-- START OF Extracted records --
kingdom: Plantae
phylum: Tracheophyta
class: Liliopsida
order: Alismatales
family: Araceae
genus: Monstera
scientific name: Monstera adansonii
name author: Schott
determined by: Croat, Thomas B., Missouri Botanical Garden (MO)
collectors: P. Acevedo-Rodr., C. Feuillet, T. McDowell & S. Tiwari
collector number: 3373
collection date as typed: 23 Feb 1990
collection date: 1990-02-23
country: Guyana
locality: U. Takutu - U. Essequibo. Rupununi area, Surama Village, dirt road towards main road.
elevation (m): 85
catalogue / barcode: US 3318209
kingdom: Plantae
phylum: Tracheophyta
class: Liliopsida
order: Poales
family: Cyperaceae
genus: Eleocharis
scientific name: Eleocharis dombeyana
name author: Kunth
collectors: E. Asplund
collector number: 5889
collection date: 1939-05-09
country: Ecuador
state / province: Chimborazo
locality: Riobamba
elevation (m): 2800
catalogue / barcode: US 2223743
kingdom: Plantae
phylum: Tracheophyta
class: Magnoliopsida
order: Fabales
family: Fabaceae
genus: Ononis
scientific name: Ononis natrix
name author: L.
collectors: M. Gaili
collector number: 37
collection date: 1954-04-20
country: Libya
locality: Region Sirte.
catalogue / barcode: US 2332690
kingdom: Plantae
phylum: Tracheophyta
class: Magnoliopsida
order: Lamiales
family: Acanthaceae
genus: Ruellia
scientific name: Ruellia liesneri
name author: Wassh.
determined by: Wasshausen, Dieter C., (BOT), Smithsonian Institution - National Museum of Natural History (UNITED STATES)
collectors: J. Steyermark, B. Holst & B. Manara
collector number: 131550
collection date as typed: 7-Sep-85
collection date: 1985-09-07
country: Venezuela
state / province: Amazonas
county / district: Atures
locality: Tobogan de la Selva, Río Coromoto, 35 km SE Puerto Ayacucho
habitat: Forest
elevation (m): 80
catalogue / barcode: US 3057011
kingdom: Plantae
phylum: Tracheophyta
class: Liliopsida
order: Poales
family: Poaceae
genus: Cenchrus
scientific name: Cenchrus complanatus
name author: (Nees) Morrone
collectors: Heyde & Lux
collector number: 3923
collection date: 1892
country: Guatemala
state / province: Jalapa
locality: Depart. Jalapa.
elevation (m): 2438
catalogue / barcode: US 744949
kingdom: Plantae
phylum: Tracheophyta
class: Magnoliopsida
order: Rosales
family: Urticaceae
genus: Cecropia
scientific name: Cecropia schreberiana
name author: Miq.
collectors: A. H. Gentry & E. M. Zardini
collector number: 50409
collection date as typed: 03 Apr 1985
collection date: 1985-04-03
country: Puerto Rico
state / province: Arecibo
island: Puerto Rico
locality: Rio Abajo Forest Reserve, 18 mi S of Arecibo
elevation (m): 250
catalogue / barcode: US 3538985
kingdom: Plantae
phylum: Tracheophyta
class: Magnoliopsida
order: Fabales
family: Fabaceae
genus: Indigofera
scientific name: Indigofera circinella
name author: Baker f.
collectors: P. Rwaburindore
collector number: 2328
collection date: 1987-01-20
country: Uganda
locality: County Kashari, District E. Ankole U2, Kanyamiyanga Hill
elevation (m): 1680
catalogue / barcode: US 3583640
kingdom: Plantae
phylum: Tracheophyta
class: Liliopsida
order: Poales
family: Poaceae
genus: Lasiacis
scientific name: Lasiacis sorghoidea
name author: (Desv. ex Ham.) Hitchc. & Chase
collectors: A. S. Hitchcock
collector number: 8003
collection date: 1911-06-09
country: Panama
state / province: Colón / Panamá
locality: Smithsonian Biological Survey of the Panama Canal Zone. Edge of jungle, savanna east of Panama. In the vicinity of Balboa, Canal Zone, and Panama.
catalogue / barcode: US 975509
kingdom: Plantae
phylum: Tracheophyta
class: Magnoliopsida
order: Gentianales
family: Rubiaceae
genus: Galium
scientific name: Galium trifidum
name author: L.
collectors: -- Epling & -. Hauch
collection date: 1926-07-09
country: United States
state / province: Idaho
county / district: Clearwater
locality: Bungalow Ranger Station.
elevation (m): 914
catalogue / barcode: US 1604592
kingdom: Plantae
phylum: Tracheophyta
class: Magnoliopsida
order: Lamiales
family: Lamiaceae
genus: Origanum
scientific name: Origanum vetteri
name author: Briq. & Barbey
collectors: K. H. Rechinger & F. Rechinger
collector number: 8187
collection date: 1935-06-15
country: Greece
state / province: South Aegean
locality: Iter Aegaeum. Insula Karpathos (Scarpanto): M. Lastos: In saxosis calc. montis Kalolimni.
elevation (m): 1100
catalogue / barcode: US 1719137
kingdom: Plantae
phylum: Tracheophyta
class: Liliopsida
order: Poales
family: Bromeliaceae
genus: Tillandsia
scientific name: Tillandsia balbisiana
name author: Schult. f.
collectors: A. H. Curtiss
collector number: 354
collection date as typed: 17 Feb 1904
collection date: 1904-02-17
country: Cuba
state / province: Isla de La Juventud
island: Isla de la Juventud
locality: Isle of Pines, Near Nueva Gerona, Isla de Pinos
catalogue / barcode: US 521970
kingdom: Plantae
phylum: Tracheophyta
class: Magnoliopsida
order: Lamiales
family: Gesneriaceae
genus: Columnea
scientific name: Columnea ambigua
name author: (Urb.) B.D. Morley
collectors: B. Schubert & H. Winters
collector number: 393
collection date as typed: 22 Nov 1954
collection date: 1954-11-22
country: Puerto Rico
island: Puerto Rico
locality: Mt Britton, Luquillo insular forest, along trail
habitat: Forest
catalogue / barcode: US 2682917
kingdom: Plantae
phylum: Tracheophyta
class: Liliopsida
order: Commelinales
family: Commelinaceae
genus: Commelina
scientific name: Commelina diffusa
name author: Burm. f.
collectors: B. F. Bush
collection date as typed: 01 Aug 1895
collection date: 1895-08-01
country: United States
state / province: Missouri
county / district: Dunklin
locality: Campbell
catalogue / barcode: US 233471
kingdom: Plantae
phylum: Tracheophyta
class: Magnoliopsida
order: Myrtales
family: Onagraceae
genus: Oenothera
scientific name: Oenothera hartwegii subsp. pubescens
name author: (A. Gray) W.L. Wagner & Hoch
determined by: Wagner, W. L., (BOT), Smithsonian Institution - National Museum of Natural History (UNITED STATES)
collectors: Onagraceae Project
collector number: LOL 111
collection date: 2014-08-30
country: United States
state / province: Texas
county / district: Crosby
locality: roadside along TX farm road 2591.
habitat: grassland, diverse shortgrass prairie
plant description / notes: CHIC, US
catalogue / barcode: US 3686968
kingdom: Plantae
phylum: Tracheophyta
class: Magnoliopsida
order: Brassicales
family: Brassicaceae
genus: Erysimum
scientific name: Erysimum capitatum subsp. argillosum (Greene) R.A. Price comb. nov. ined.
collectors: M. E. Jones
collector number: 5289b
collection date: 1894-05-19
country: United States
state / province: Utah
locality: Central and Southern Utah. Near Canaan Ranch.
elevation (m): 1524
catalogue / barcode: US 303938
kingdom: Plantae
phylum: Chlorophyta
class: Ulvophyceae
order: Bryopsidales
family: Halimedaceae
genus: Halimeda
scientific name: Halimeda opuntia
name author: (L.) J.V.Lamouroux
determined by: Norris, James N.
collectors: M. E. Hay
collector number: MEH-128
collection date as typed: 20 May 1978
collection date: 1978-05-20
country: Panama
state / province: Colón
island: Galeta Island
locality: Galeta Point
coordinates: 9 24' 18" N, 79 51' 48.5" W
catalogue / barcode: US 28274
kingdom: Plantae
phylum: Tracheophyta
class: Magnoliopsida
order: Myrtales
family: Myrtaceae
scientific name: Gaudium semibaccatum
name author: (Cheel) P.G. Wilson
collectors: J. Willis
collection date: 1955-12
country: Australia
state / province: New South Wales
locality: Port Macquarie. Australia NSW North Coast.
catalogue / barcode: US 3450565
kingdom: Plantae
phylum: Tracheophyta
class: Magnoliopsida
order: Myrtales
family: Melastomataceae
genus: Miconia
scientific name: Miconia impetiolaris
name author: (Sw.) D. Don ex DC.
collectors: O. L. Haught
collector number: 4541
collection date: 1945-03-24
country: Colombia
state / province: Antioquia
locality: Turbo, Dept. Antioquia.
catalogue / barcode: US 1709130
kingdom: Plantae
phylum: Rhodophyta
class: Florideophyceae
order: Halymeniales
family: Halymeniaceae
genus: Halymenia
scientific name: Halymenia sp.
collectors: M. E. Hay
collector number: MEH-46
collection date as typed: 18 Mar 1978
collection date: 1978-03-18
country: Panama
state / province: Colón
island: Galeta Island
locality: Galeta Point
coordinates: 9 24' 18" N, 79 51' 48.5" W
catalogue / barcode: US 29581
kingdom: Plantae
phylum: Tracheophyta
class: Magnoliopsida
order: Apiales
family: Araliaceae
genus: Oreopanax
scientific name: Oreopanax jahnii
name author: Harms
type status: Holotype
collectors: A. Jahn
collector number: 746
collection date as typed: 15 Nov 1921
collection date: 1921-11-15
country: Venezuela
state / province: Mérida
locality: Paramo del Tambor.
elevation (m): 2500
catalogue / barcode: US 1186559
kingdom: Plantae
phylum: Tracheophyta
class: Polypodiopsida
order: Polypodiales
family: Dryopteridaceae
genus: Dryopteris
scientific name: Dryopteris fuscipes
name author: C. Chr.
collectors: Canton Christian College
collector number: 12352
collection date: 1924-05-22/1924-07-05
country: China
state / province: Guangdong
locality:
-- END OF Extracted records --
* **Goal**
Update the entries starting at the line that reads "collectors: Canton Christian College" and ending at the last line of the entries, changing "country" to "nation" and leaving everything else as it is. Give only those lines.

* **Exercise output**
collectors: Canton Christian College
collector number: 12352
collection date: 1924-05-22/1924-07-05
nation: China
state / province: Guangdong
locality:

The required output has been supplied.